Mir kommt es so vor, als wäre Herr Wittmann einfach nur ein wenig beleidigt, dass die Astronomie Wissenschaft betreibt und keine Science-Fiction. Natürlich ist es enorm spannend, sich über all das Gedanken zu machen, was man bei Star Trek, Perry Rhodan und Co lesen und sehen kann. Aber die Realität ist eben nun mal die Realität. Und solange die Existenz von außerirdischem Leben nicht nachgewiesen ist, wird kein ernstzunehmender Wissenschaftler etwas anderes behaupten. Weil es eben Wissenschaft ist und keine Science-Fiction. Ich kann den Frust in gewissem Sinne auch nachvollziehen. Bei meinen Vorträgen und im Gespräch mit den Lesern meines Blogs treffe ich oft auf enthusiastisch Science-Fiction-Fans, die (völlig zu Recht) von Raumfahrt, außerirdischen Lebensformen, Warp-Antrieben und anderen ähnlichen Themen begeistert sind. Und es sind ja auch begeisternde Themen, die zum Nachdenken anregen. Wer wünscht sich keine neue, spannende Welt in der wir mit Wesen von anderen Welten Kontakt haben und vielleicht sogar selbst zu anderen Welten fliegen können? Und wenn dann die Wissenschaft kommt und zeigt, dass die Realität eben anders ist als die Visionen der Science-Fiction-Autoren, dann kann das durchaus enttäuschend sein.

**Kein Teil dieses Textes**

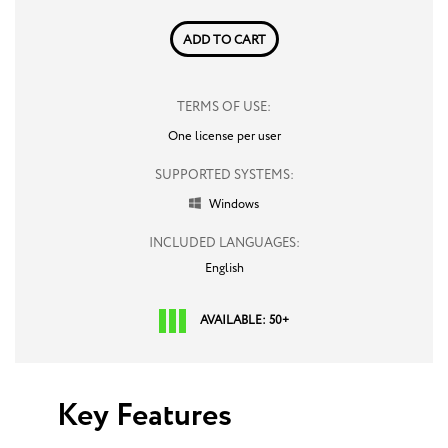
ADD TO CART
TERMS OF USE:
One license per user
SUPPORTED SYSTEMS:
Windows

INCLUDED LANGUAGES:
English
AVAILABLE: 50+
Key Features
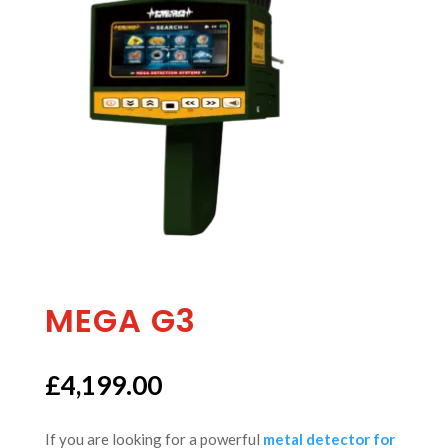
MEGA G3
£
4,199.00
If you are looking for a powerful
metal detector for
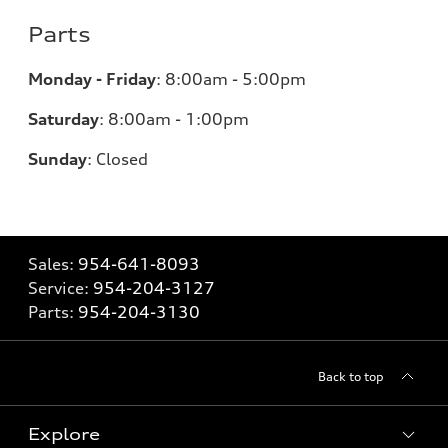
Parts
Monday - Friday
:
8:00am - 5:00pm
Saturday
:
8:00am - 1:00pm
Sunday
:
Closed
Sales:
954-641-8093
Service:
954-204-3127
Parts:
954-204-3130
Back to top
Explore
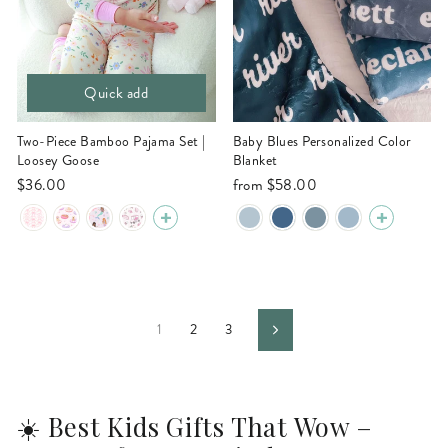
Quick add
Two-Piece Bamboo Pajama Set |
Baby Blues Personalized Color
Loosey Goose
Blanket
$36.00
from
$58.00
1
2
3
Next
☀️ Best Kids Gifts That Wow –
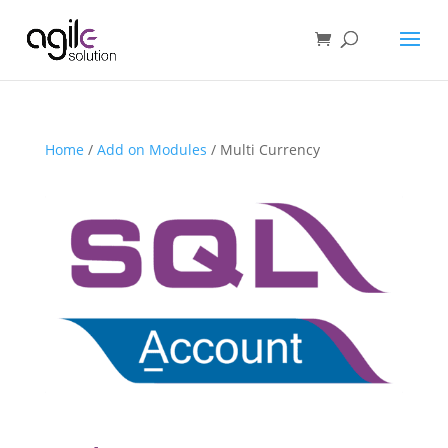
Home
/
Add on Modules
/ Multi Currency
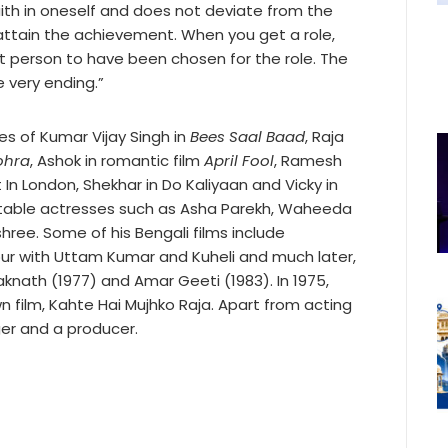
ith in oneself and does not deviate from the
y attain the achievement. When you get a role,
st person to have been chosen for the role. The
e very ending.”
les of Kumar Vijay Singh in
Bees Saal Baad
, Raja
ohra
, Ashok in romantic film
April Fool
, Ramesh
In London, Shekhar in Do Kaliyaan and Vicky in
notable actresses such as Asha Parekh, Waheeda
ree. Some of his Bengali films include
r with Uttam Kumar and Kuheli and much later,
raknath (1977) and Amar Geeti (1983). In 1975,
n film, Kahte Hai Mujhko Raja. Apart from acting
ger and a producer.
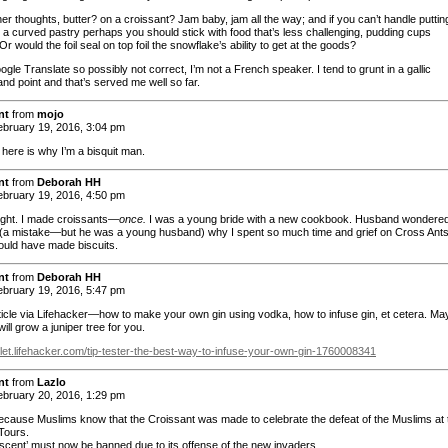
er thoughts, butter? on a croissant? Jam baby, jam all the way; and if you can’t handle puttin
n a curved pastry perhaps you should stick with food that’s less challenging, pudding cups
 would the foil seal on top foil the snowflake’s ability to get at the goods?
gle Translate so possibly not correct, I’m not a French speaker. I tend to grunt in a gallic
nd point and that’s served me well so far.
nt
from
mojo
bruary 19, 2016, 3:04 pm
 here is why I’m a bisquit man.
nt
from
Deborah HH
bruary 19, 2016, 4:50 pm
right. I made croissants—
once.
I was a young bride with a new cookbook. Husband wondere
 (a mistake—but he was a young husband) why I spent so much time and grief on Cross Ant
ould have made biscuits.
nt
from
Deborah HH
bruary 19, 2016, 5:47 pm
article via Lifehacker—how to make your own gin using vodka, how to infuse gin, et cetera. M
ill grow a juniper tree for you.
killet.lifehacker.com/tip-tester-the-best-way-to-infuse-your-own-gin-1760008341
nt
from
Lazlo
bruary 20, 2016, 1:29 pm
because Muslims know that the Croissant was made to celebrate the defeat of the Muslims at 
 Tours.
scent’ must now be banned due to its offense of the new invaders.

Aber nur, wenn man vergisst, dass die Realität gegenüber der Science-Fiction den großen Vorteil hat, tatsächlich real zu sein! Die Entdeckung extrasolarer Planeten mag auf den ersten Blick nicht so spannend sein, wie zum Beispiel die Kinoabenteuer der Raumfahrer bei “Interstellar” und ihrem Flug ums schwarze Loch. Aber die Exoplaneten die von den Astronomen mittlerweile fast täglich gefunden werden, sind tatsächlich dort draußen im Weltraum! Es sind echte Welten die wir ganz real erforschen können und das auch tun.
Die Astronomen tun im Rahmen ihrer Möglichkeiten sehr, sehr viel um die uralte Frage nach der Existenz fremder Lebewesen zu beantworten. Und ja, natürlich könnte man da noch mehr tun. Man könnte noch mehr Zeit, Geld und Ressourcen für diese Forschung aufwenden und ich bin durchaus der Meinung, dass wir das auch tun sollten! Aber wenn wir als Gesellschaft diesen Weg gehen wollen, dann sollten wir uns bemühen, die Faszination dieser realen Erforschung des Universums zu vermitteln. Artikel wie der von Volker Wittmann erreichen genau das Gegenteil. Wenn Herr Wittmann wirklich an der Suche nach außerirdischen Lebewesen interessiert ist, dann sollte er sich vielleicht ein wenig intensiver mit der aktuellen astronomischen Forschung beschäftigen anstatt sich utopische Science-Fiction-Welten herbei zu wünschen und sich darüber zu beschweren, dass die Wissenschaft sich mit der Realität beschäftigt.